Um an lebensmittel zu kommen, brauchen die leute in der kapitalistisch organisierten wirtschaft geld. Diese not wird in kapitalistischen system produktiv gemacht: Wer über keine produktionsmittel verfügt, muß, um leben zu können, seine arbeitskraft verkaufen. Und das geht nur, wenn irgendein fabrikherr aus der arbeit ein lohnendes geschäft machen kann.
An der stelle paßt das bild mit den brathähnchen nicht mehr: Einer der brathähnchen horten würde, wäre ganz schön blöd. Man kann maßlos fressen. Aber nicht endlos. Selbst der größte gierschlund müßte irgendwann einsehen, daß er bloß in gewissen grenzen fressen kann.

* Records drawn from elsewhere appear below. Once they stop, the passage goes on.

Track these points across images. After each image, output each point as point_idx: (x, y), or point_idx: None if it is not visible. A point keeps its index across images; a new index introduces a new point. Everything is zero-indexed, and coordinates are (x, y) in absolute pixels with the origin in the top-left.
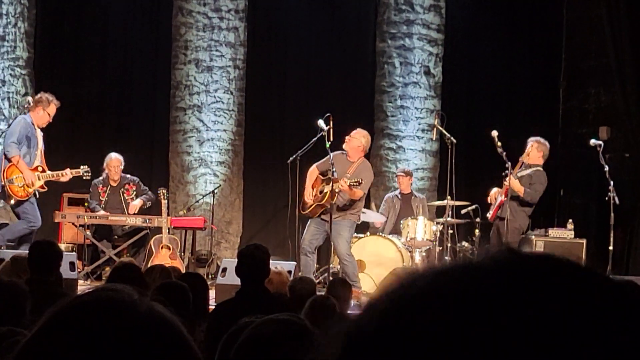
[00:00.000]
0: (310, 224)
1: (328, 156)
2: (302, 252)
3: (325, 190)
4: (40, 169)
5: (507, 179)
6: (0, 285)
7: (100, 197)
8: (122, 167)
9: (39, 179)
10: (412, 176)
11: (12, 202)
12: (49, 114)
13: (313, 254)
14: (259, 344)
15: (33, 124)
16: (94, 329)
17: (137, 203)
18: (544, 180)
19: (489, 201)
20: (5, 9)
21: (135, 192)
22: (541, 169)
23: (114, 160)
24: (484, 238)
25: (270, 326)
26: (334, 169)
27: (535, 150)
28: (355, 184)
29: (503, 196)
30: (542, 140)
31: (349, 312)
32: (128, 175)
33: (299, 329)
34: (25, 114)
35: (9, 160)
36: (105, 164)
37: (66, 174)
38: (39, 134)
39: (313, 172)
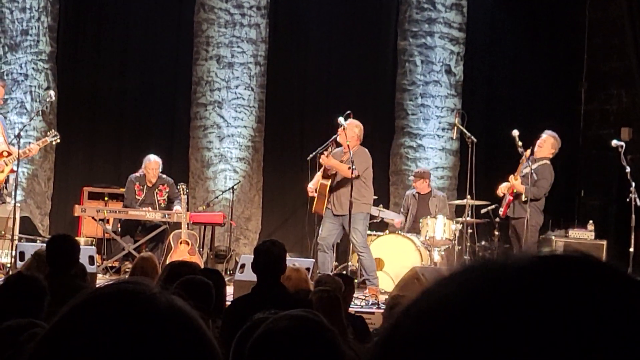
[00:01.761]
0: (325, 220)
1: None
2: (320, 248)
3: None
4: (5, 153)
5: (511, 177)
6: (19, 279)
7: (136, 196)
8: (160, 169)
9: (7, 164)
10: (428, 178)
11: None
12: None
13: (330, 250)
14: (274, 339)
15: None
16: (112, 322)
17: (178, 208)
18: (548, 175)
19: (498, 193)
20: (29, 3)
21: (168, 193)
22: (548, 162)
23: (153, 162)
24: (502, 238)
25: (285, 322)
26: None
27: (550, 145)
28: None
29: (509, 195)
30: (557, 136)
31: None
32: (164, 176)
33: (314, 325)
34: None
35: None
36: (143, 165)
37: (35, 147)
38: None
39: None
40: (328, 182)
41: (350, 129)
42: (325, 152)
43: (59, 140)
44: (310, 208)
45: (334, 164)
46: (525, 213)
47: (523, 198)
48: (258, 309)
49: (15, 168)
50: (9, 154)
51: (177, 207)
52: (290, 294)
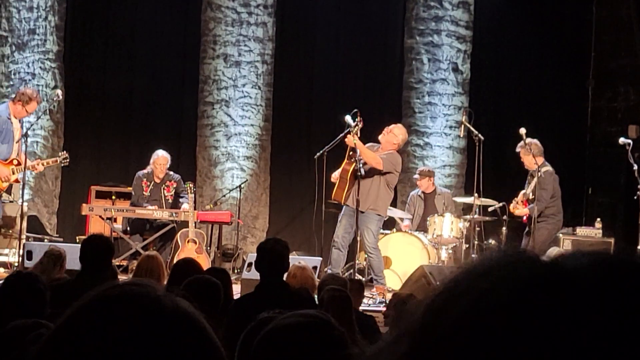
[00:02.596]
0: (341, 218)
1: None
2: (335, 246)
3: (347, 170)
4: (15, 162)
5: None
6: (18, 278)
7: (144, 192)
8: (168, 165)
9: (14, 173)
10: (432, 176)
11: None
12: (27, 111)
13: (345, 249)
14: (281, 338)
15: (9, 117)
16: (117, 324)
17: (186, 207)
18: (546, 185)
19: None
20: (36, 2)
21: (175, 189)
22: (546, 168)
23: (161, 158)
24: (510, 235)
25: (293, 321)
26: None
27: (524, 156)
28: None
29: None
30: (521, 144)
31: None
32: (171, 173)
33: (322, 324)
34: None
35: None
36: (152, 160)
37: (42, 165)
38: (16, 126)
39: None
40: (350, 167)
41: (395, 134)
42: (351, 135)
43: (67, 163)
44: (319, 207)
45: (360, 146)
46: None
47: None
48: (262, 307)
49: (19, 178)
50: (19, 163)
51: (184, 205)
52: (294, 292)
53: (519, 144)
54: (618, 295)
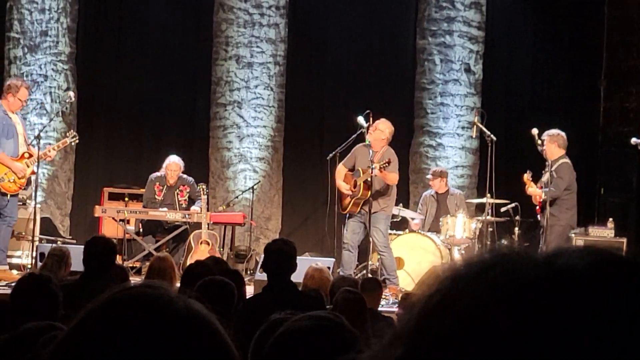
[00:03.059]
0: (349, 219)
1: (355, 148)
2: (345, 247)
3: (358, 183)
4: (26, 155)
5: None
6: (31, 280)
7: (156, 196)
8: (180, 172)
9: (28, 166)
10: (446, 176)
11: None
12: (20, 100)
13: (356, 250)
14: (294, 340)
15: (6, 113)
16: (129, 327)
17: (197, 209)
18: (563, 174)
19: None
20: (48, 4)
21: (189, 193)
22: (564, 160)
23: (173, 164)
24: (523, 236)
25: (306, 322)
26: (371, 157)
27: (549, 143)
28: (384, 165)
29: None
30: (552, 132)
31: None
32: (184, 176)
33: (335, 326)
34: None
35: None
36: (164, 166)
37: (54, 149)
38: (17, 119)
39: (341, 170)
40: (362, 180)
41: (382, 130)
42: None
43: (77, 141)
44: (332, 207)
45: (386, 175)
46: (553, 217)
47: (542, 198)
48: (270, 308)
49: (35, 169)
50: (30, 155)
51: (195, 208)
52: (303, 292)
53: (546, 132)
54: (612, 293)
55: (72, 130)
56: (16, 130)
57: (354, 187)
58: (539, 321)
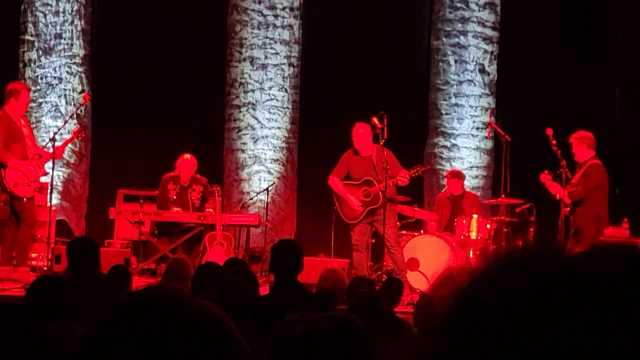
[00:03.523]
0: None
1: (344, 157)
2: (355, 248)
3: (373, 194)
4: (37, 156)
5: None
6: (45, 281)
7: (169, 195)
8: (194, 170)
9: (39, 167)
10: (462, 179)
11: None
12: (22, 103)
13: (366, 250)
14: (310, 340)
15: (11, 118)
16: (145, 327)
17: (210, 211)
18: (592, 175)
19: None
20: (62, 6)
21: (202, 193)
22: (594, 161)
23: (186, 162)
24: (538, 236)
25: (321, 323)
26: (387, 167)
27: (578, 145)
28: (414, 173)
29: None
30: (579, 134)
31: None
32: (197, 176)
33: (350, 327)
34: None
35: (4, 165)
36: (177, 164)
37: (68, 141)
38: (22, 123)
39: (338, 182)
40: (380, 189)
41: (360, 134)
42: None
43: (84, 134)
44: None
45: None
46: (581, 217)
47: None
48: (276, 308)
49: (48, 170)
50: (40, 156)
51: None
52: (310, 292)
53: (573, 135)
54: None
55: (77, 125)
56: (23, 134)
57: (366, 197)
58: (575, 322)
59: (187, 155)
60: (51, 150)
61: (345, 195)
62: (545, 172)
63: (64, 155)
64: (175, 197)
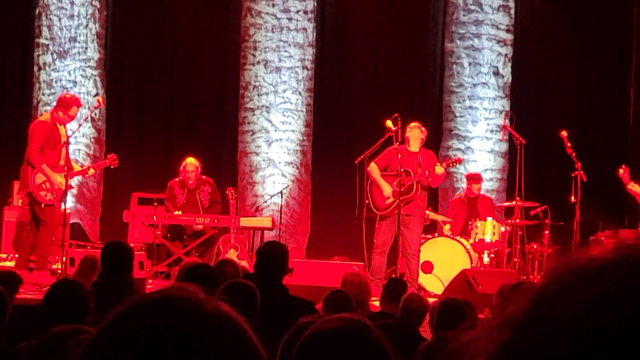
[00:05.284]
0: (382, 224)
1: (391, 149)
2: (377, 252)
3: (409, 184)
4: (65, 168)
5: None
6: (64, 285)
7: (176, 200)
8: (198, 171)
9: (66, 180)
10: (479, 182)
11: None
12: (69, 116)
13: (386, 255)
14: (322, 342)
15: (55, 124)
16: (159, 329)
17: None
18: None
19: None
20: (76, 10)
21: (210, 194)
22: None
23: (189, 164)
24: (552, 239)
25: (332, 326)
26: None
27: None
28: (452, 163)
29: None
30: None
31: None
32: (204, 177)
33: (362, 328)
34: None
35: (34, 167)
36: (182, 167)
37: (91, 169)
38: (62, 133)
39: (376, 169)
40: (416, 180)
41: (418, 129)
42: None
43: (116, 164)
44: (361, 211)
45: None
46: None
47: None
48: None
49: (72, 184)
50: (70, 168)
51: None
52: (292, 296)
53: None
54: None
55: (113, 154)
56: (61, 144)
57: (402, 187)
58: None
59: (189, 159)
60: (77, 164)
61: (380, 181)
62: (623, 168)
63: (88, 170)
64: (184, 201)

Mit dem geld verhält es sich anders. Damit ist tatsächlich ein unendliches bedürfnis in der welt. Davon kann man nie genug haben. Die billionen, die sich in privatbesitz befinden, liegen nicht im keller und rosten vor sich hin. Die sind irgendwo investiert und treiben die menschen zur arbeit. Und dadurch wird der reichtum größer. Bloß für wen?
Ach, gäbe es doch bloß viel mehr Menschen in dieser Welt, die das perfide System so klar durchschauen, wie Du es tust.